As soon as you heat the blade up past critical temperature, all the pearlite (softened strucutre) you created in your annealing transforms into austenite (think if it as a "transition" state), basically undoing the annealing anyway. The rate at which you cool the blade once in the austenite stage will determine what final microstructure the blade takes. If you cool things quickly enough (quench) the austenite will transform into martensite (hardened structure of steel), if you cool things more slowly, the steel will transform back into pearlite, or a combination of pearlite (course and/or fine grained) with some martensite, or even some bainite..... depending all on the rate of cooling.
So essentially the structure you created before heat treatment goes away (not completly of course, things like grain size can be affected by previous heat/cooling applications, etc) as soon as you heat the blade up to austenizing temperature (critical temp). So again, that annealing cycle is pretty worthless, just an extra cycle to create more decarb, possible grain growth, and if you are annealing well, requireing a much longer soak time to ensure all the ferrite and cementite (iron and iron carbide, which makes up pearlite) diffuse properly when at critical temp.
Now if you only heated the edge (say with a torch) it is possible for that structure to reamain in the spine of the blade, however I'm not a big fan of trying to torch heat a blade evenly, without over-heating.
Its all about how fast you cool the blade from critical that determines your final microstructure. You need to understand firstly what a TTT [Time Temperature Transformation] (or IT [Isothermal Transformation]) chart is, and what it shows, as well as what all the various microstructures of the steel are and what they physically mean, and in doing so you'll come to understand a bit more about how and why steels harden in certain instances and not in others.
I'd write pages trying to explain it all here (and have written pages on the topic, they are on my website under tutorials)
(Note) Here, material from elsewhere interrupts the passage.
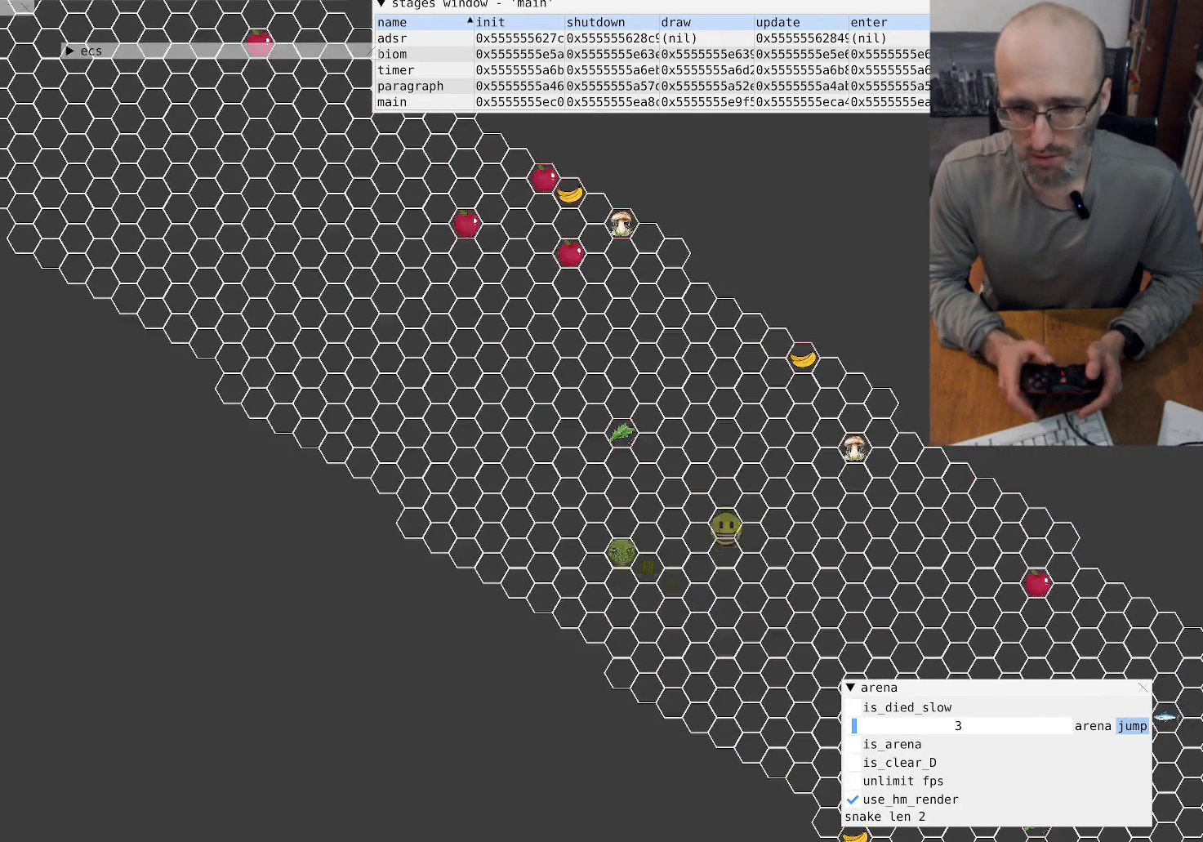
{"buttons": [], "left_stick": "up", "right_stick": "center", "events": []}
Additionally I recommend for a more thourough explination of things, you read the Verhoeven paper on the subject
http://www.feine-klingen.de/PDFs/verhoeven.pdf
And take a look at Mr. Cashen's website as well, he has some very good information regarding the metallurgy of steel.
And a final note about the JS test. While a great deal of it rides on the heat treatement you give the blade, that is not the only thing to worry about. The blade design itself has a lot to do with the performance of the blade. A significant portion of the blades performance in that test also comes from the blade geometry itself. Things like spine thickness, distal taper, thickness behind the edge, edge geometry, etc. will dictate how well the blade can flex, how well the edge will hold up to chopping, how well the edge shaves, etc. Paired with the heat treatment of course. A big thick blade is not going to flex as easily and will have greater compressional and tensional bending stresses on its outer surfaces (meaning larger risk of failure). A chunky fat edge will hold up to chopping great, but may not cut a rope very well, and may not shave hair. How long the blade is will also affect how well it chops, but also how well it flexes in the bend test. etc. etc. etc.
Just some more things to think about.